Effect of Techniques for Polishing Molybdenum Mirrors on their Optical Stability under Cleaning D 2 –N 2 Plasma

2020 
The effect of cleaning with D2–(2–4) mol % N2 glow discharge plasma on the reflectivity of Mo(111) single-crystal mirrors is studied. The surface of each mirror is prepared by mechanical polishing with diamond pastes or diamond powder. Polishing of the mirrors is accompanied by the formation of a layer of material up to 3 microns thick, different in structure from the bulk metal.
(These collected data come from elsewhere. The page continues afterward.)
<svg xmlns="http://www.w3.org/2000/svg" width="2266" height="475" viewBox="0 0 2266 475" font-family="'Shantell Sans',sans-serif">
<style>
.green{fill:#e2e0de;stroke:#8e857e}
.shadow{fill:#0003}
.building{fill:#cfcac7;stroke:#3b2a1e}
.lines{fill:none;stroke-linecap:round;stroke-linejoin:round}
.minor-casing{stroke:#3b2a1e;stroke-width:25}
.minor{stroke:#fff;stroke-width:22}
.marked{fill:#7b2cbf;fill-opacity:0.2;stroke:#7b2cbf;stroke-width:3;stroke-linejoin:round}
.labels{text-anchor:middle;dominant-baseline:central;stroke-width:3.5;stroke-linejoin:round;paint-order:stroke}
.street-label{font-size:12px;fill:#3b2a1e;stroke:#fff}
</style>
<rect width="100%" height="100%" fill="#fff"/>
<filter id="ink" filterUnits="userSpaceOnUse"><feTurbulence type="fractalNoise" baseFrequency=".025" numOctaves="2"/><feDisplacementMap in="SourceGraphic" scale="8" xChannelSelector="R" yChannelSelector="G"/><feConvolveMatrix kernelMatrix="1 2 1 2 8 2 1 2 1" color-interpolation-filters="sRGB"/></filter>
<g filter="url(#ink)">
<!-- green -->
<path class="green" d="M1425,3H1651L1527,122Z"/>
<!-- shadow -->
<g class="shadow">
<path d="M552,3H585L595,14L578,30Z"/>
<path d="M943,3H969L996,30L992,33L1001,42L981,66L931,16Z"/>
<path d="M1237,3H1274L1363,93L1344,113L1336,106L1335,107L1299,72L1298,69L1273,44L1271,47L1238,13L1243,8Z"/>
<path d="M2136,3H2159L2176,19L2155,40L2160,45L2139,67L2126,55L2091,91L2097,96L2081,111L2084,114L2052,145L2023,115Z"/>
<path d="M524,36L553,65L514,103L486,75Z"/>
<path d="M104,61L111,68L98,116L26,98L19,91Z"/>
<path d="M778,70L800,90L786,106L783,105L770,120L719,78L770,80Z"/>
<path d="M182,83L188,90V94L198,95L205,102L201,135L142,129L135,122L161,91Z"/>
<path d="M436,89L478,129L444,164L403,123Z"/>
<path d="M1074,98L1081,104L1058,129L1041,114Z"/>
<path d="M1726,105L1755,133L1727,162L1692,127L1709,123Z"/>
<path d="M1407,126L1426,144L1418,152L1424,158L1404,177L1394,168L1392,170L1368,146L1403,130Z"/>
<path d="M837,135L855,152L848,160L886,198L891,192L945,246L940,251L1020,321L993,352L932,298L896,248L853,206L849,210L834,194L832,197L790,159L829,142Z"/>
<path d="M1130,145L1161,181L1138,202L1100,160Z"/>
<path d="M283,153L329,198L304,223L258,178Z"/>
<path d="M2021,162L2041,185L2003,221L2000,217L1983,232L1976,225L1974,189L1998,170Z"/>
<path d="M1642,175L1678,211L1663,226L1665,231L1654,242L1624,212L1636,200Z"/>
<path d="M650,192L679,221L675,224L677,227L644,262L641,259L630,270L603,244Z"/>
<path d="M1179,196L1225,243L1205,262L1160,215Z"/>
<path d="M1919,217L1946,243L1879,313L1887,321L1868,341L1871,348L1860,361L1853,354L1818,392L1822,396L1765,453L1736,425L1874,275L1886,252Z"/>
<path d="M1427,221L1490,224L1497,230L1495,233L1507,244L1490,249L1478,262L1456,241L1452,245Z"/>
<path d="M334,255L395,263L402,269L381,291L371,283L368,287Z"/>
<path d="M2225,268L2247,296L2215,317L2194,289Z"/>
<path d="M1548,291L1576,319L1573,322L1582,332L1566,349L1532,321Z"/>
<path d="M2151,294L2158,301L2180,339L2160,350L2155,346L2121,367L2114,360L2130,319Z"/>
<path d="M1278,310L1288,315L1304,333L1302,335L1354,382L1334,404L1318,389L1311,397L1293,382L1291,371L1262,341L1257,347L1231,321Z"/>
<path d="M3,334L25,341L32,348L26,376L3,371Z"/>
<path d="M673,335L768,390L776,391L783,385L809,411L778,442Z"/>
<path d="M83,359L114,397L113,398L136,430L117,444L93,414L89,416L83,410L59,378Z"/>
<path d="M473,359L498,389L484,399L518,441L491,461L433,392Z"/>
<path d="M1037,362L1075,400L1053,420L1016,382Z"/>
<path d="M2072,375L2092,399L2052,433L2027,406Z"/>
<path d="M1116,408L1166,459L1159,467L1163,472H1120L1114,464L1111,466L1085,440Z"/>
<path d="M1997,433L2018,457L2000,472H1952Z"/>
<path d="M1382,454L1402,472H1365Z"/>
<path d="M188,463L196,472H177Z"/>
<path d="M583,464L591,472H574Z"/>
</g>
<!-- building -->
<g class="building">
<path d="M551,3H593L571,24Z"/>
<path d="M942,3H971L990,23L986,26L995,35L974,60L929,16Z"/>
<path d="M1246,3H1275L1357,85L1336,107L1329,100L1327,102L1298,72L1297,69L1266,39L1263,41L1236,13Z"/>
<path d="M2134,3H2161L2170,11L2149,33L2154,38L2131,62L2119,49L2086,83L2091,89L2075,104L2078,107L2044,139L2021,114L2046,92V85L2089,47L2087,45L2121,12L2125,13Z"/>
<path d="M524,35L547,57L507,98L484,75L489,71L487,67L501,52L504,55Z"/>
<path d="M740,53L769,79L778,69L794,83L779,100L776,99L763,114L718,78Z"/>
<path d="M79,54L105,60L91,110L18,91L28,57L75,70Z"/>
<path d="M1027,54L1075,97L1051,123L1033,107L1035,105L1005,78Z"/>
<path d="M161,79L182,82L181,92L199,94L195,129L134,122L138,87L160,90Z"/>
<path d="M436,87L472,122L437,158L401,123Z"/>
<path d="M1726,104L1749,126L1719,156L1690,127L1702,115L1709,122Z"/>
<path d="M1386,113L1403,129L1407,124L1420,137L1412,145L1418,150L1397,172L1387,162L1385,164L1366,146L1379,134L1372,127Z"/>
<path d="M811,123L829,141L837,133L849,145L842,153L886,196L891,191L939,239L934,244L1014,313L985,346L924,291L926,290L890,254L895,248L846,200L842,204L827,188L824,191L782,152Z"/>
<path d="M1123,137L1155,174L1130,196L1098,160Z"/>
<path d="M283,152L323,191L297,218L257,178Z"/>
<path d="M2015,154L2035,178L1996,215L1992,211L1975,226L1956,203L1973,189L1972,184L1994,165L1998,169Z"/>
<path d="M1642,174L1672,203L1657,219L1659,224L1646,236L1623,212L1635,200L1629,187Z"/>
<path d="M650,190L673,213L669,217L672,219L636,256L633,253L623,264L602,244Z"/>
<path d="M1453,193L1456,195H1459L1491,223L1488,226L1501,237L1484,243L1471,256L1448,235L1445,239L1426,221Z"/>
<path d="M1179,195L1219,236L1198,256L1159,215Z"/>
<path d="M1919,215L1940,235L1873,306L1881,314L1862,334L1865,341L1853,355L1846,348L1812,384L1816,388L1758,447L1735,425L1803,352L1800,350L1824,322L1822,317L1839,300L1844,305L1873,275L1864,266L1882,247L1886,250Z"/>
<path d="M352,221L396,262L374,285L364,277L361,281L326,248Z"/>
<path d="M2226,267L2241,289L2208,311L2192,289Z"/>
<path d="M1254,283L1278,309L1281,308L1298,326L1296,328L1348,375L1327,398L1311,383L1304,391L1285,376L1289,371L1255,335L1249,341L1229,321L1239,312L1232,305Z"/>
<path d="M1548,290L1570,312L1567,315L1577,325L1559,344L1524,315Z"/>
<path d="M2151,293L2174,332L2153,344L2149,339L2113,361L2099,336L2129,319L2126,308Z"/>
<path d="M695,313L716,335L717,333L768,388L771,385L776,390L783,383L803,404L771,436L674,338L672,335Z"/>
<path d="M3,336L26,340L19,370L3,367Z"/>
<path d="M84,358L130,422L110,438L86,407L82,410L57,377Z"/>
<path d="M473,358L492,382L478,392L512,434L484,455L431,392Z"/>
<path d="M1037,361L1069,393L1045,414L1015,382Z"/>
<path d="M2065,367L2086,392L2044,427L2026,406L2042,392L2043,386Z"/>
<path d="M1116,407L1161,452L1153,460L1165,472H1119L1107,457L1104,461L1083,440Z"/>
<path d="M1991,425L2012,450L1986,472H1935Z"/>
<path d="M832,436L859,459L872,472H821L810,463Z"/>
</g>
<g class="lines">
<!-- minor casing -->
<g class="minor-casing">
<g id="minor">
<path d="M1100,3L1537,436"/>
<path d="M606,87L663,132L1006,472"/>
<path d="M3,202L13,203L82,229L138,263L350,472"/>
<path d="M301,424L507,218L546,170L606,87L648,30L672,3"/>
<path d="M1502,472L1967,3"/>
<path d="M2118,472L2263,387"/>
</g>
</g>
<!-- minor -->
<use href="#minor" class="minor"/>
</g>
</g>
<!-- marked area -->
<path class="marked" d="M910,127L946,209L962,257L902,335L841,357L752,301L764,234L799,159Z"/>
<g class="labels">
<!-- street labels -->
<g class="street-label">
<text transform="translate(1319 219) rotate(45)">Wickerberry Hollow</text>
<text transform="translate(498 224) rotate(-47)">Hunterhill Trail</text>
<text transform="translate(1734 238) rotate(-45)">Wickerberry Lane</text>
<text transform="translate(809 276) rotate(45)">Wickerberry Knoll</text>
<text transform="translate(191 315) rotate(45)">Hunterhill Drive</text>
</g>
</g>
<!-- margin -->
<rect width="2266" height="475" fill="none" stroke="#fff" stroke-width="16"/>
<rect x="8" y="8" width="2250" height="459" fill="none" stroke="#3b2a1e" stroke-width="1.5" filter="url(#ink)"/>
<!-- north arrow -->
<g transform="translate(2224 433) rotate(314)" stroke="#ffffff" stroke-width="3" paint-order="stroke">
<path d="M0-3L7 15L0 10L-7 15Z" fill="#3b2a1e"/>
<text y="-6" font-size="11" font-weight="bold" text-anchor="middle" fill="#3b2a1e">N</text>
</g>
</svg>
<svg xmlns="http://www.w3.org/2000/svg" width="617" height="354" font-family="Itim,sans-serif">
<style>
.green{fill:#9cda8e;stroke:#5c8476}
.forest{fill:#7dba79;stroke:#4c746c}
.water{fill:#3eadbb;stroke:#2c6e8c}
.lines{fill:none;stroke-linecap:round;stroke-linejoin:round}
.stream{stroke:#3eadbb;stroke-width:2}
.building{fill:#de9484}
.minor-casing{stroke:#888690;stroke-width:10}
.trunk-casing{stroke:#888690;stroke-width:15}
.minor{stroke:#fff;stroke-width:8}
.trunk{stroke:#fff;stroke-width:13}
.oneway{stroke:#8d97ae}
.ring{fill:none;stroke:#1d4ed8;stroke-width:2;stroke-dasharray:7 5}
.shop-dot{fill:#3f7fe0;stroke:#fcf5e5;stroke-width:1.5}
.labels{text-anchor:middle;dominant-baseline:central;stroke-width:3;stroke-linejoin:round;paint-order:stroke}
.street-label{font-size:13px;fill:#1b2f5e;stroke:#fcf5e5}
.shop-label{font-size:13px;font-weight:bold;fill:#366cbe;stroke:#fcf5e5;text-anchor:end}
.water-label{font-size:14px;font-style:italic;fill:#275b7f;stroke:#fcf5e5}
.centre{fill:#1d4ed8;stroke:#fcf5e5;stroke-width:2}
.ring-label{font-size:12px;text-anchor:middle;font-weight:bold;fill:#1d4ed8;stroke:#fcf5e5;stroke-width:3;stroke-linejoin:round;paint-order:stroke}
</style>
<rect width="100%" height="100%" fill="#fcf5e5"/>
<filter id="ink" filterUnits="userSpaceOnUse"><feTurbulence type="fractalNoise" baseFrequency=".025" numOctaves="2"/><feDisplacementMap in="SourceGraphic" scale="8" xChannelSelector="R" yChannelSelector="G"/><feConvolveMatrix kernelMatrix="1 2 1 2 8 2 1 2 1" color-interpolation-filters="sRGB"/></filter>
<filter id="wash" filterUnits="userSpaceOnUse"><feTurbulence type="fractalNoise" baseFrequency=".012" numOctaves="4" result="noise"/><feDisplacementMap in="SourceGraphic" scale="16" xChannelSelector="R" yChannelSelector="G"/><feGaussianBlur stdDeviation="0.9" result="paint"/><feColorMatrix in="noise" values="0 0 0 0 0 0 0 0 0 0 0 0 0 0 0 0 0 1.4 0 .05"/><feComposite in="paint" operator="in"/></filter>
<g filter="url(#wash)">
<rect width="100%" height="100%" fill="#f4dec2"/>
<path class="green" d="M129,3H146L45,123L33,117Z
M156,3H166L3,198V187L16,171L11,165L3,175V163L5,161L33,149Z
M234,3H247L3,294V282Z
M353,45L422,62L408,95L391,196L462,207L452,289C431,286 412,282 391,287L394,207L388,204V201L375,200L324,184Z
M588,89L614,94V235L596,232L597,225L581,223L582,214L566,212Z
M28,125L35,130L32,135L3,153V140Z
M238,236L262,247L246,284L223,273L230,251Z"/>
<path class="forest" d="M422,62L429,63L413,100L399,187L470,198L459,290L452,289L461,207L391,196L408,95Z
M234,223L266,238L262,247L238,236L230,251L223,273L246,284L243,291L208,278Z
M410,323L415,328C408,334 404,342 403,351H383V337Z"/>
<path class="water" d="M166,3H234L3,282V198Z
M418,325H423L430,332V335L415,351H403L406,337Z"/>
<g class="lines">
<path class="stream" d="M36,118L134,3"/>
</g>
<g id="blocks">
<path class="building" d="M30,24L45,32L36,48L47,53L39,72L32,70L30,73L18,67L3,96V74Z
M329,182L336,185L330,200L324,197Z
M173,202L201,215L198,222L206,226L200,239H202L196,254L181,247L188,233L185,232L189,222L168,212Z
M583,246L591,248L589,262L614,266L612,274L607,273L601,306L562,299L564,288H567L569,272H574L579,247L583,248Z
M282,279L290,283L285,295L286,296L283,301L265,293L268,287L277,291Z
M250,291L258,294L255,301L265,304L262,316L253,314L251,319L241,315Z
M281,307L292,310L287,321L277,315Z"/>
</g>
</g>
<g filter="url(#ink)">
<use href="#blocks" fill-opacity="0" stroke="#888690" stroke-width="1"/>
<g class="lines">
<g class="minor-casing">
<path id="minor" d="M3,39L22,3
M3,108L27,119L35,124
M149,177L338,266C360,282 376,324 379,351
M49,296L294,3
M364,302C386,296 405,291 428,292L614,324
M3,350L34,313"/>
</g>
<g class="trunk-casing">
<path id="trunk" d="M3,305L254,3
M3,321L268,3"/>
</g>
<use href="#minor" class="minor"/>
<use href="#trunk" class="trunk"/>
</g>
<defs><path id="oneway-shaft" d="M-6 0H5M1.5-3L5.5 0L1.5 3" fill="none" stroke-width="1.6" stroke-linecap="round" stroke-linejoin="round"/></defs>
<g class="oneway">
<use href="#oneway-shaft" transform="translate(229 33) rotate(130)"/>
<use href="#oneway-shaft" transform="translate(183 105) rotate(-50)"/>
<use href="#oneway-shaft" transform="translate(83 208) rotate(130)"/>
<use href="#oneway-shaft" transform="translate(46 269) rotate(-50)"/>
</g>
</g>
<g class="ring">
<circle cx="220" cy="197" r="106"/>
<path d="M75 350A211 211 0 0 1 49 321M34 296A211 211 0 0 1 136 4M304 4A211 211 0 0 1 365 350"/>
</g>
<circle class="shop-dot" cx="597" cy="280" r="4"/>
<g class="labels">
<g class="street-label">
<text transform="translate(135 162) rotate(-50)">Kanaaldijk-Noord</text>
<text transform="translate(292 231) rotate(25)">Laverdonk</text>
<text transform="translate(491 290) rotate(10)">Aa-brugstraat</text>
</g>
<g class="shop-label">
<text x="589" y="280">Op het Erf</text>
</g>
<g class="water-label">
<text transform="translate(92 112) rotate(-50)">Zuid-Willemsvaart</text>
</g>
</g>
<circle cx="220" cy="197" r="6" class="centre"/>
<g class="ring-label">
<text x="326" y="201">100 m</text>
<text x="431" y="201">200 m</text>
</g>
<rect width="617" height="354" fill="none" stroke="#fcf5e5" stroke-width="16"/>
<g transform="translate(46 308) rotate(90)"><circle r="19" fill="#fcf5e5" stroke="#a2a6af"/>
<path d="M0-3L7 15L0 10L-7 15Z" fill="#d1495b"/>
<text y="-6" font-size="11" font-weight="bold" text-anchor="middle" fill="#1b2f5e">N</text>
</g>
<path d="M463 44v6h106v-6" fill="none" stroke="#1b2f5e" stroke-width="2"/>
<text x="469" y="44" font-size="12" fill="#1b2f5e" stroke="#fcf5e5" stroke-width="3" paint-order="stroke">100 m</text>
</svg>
The peculiarity of this layer is a gradual improvement in its structure further away from the surface of the mirror and transition from an amorphous layer to a layer with nanoscale crystallites, and then a gradual transformation into the structure of an unbroken single crystal. When polishing, the diamond abrasive is pressed into the surface layer of the mirror. During the plasma-cleaning process, carbon particles pressed into the surface layer of the mirror initiate the development of negative roughness (pits or depressions). At the same time, a 5–10-nm layer of molybdenum nitride is formed. In disordered layers of the mirrors, the probability of the origination and growth of blisters is reduced. Aluminum is chosen as the metal that changes the total reflection coefficient of Mo. The use of a D2–N2 mixture to increase the rate of Al sputtering in the last stage of cleaning is replaced by plasma exposure in deuterium with $${\text{D}}_{3}^{ + }$$ ions, which initiates the dissociation of molybdenum nitride and the removal of nitrogen from the surface layer of the mirror. As a result of prolonged plasma exposure, the reflectivity of the mirrors polished with diamond paste increases to a steady-state value close to the reflection of the reference mirror.